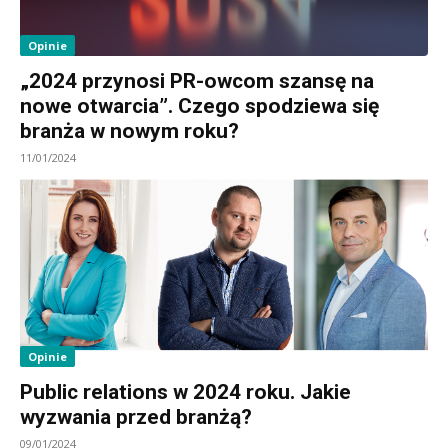
Opinie
„2024 przynosi PR-owcom szansę na
nowe otwarcia”. Czego spodziewa się
branża w nowym roku?
11/01/2024
Opinie
Public relations w 2024 roku. Jakie
wyzwania przed branżą?
09/01/2024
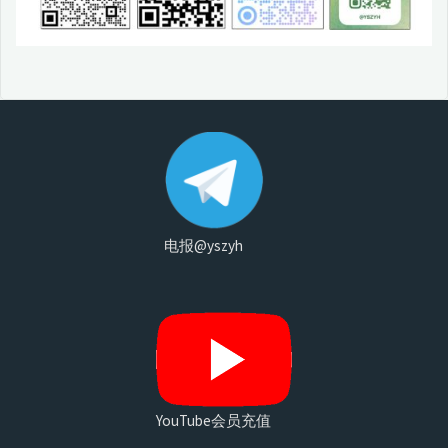
电报@yszyh
YouTube会员充值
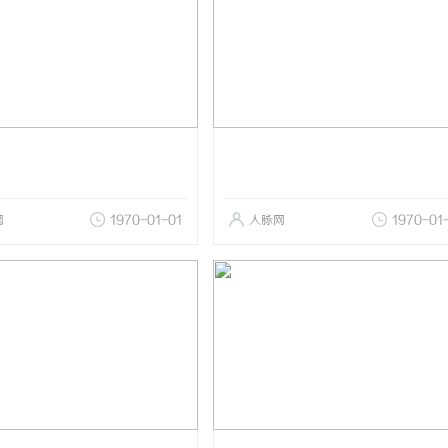
网
1970-01-01
人脉网
1970-01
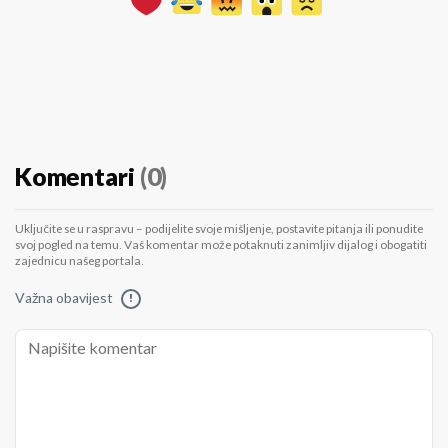
Komentari
(0)
Uključite se u raspravu – podijelite svoje mišljenje, postavite pitanja ili ponudite
svoj pogled na temu. Vaš komentar može potaknuti zanimljiv dijalog i obogatiti
zajednicu našeg portala.
Važna obavijest
!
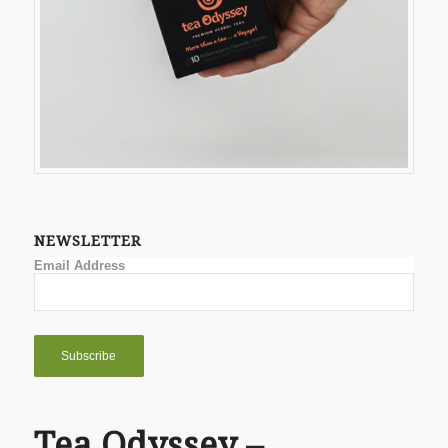
NEWSLETTER
Email Address
Tea Odyssey –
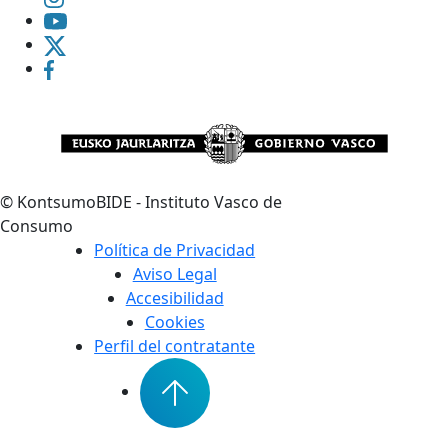
©
KontsumoBIDE - Instituto Vasco de
Consumo
Política de Privacidad
Aviso Legal
Accesibilidad
Cookies
Perfil del contratante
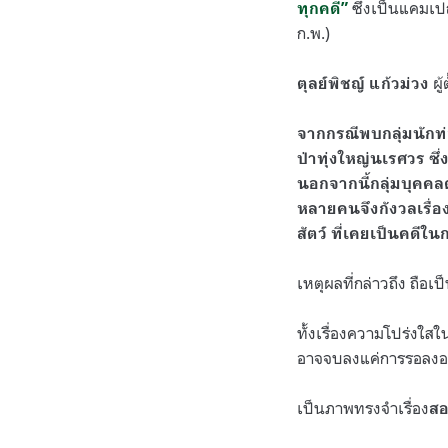
ซึ่งเป็นแคมเปญ
ทุกคดี”
ก.พ.)
ผู
ตุลย์พิชญ์ แก้วม่วง
จากกรณีพบกลุ่มนักท่อ
ป่าทุ่งใหญ่นเรศวร ซึ
นอกจากนี้กลุ่มบุคคล
หลายคนจึงกังวลเรื่
สัตว์ ที่เคยเป็นคดีใ
เหตุผลที่กล่าวถึง ถือ
ทั้งเรื่องความโปร่งใส
อาจจบลงแค่การรอลงอา
เป็นภาพทรงจำเรื่อง
ส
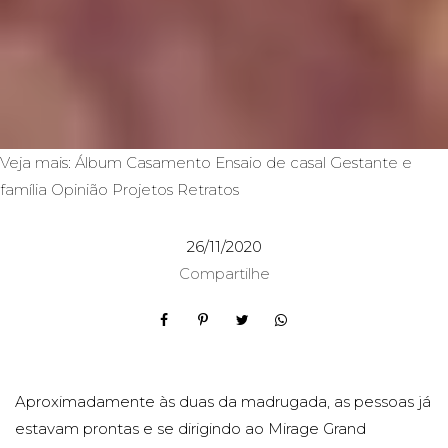
Veja mais:
Álbum
Casamento
Ensaio de casal
Gestante e
família
Opinião
Projetos
Retratos
26/11/2020
Compartilhe
Aproximadamente às duas da madrugada, as pessoas já
estavam prontas e se dirigindo ao Mirage Grand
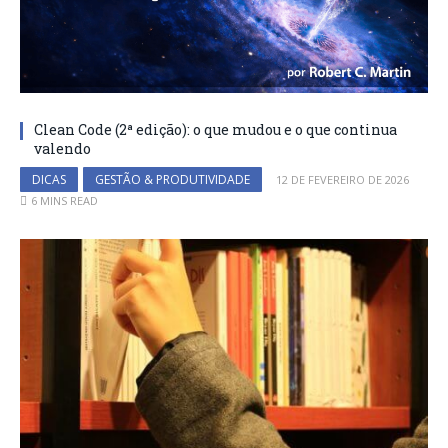
Clean Code (2ª edição): o que mudou e o que continua
valendo
DICAS
GESTÃO & PRODUTIVIDADE
12 DE FEVEREIRO DE 2026
6 MINS READ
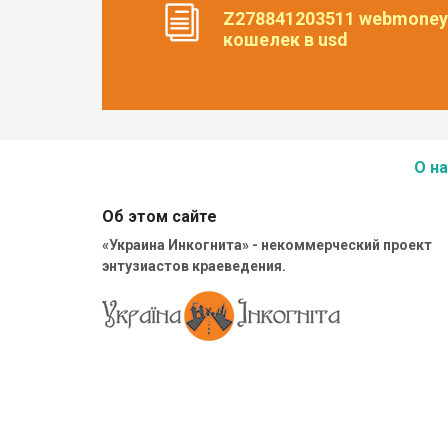
Z278841203511 webmoney
кошелек в usd
О на
Об этом сайте
«Украина Инкогнита» - некоммерческий проект
энтузиастов краеведения.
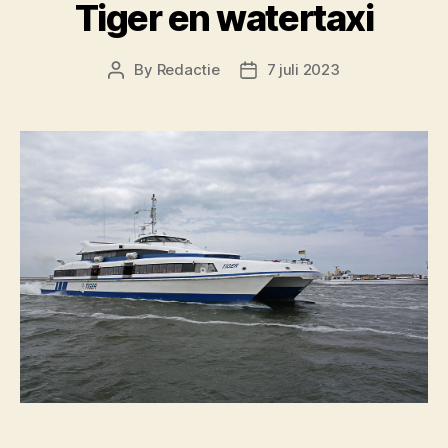
Tiger en watertaxi
By
Redactie
7 juli 2023
Post
Post
author
date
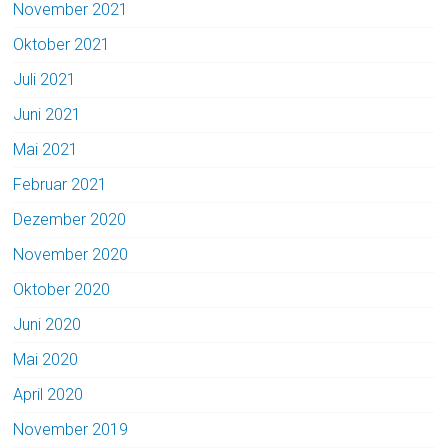
November 2021
Oktober 2021
Juli 2021
Juni 2021
Mai 2021
Februar 2021
Dezember 2020
November 2020
Oktober 2020
Juni 2020
Mai 2020
April 2020
November 2019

WHAT YOU SHOULD DO
Filter the listing to keep only the lines that contain the string "roku", and copy each of those lines.

EXERCISE OUTPUT
branża w nowym roku?
Public relations w 2024 roku. Jakie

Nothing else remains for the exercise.